What lines in the records below mention "three"? List them all.

Source material:
'''

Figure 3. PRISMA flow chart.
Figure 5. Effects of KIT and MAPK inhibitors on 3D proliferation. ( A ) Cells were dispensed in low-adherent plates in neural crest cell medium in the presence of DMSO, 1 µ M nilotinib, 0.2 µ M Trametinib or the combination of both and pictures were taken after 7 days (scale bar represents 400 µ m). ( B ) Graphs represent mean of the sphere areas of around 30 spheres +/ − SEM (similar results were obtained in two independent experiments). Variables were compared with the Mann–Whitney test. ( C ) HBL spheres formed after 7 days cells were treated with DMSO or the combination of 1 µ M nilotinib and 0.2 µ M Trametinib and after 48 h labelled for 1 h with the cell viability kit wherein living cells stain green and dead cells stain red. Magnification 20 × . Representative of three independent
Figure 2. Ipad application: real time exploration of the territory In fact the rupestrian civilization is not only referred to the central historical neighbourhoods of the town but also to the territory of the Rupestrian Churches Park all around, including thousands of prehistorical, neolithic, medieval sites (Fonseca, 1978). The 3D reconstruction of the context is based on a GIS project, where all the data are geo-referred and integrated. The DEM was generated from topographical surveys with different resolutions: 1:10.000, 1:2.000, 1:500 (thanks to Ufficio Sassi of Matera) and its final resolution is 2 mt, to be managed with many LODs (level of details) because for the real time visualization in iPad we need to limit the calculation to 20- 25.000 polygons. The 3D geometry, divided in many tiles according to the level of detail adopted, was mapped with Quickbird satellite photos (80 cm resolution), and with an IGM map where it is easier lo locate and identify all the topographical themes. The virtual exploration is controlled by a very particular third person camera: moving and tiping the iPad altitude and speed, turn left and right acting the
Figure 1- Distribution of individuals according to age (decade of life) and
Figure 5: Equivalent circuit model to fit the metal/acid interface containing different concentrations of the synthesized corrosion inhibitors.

'''
'''

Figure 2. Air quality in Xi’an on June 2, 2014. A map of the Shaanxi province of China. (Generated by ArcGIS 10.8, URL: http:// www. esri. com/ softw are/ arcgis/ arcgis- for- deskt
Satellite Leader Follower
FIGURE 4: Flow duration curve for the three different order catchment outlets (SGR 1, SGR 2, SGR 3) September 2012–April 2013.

'''

Your solution:
Figure 5. Effects of KIT and MAPK inhibitors on 3D proliferation. ( A ) Cells were dispensed in low-adherent plates in neural crest cell medium in the presence of DMSO, 1 µ M nilotinib, 0.2 µ M Trametinib or the combination of both and pictures were taken after 7 days (scale bar represents 400 µ m). ( B ) Graphs represent mean of the sphere areas of around 30 spheres +/ − SEM (similar results were obtained in two independent experiments). Variables were compared with the Mann–Whitney test. ( C ) HBL spheres formed after 7 days cells were treated with DMSO or the combination of 1 µ M nilotinib and 0.2 µ M Trametinib and after 48 h labelled for 1 h with the cell viability kit wherein living cells stain green and dead cells stain red. Magnification 20 × . Representative of three independent
FIGURE 4: Flow duration curve for the three different order catchment outlets (SGR 1, SGR 2, SGR 3) September 2012–April 2013.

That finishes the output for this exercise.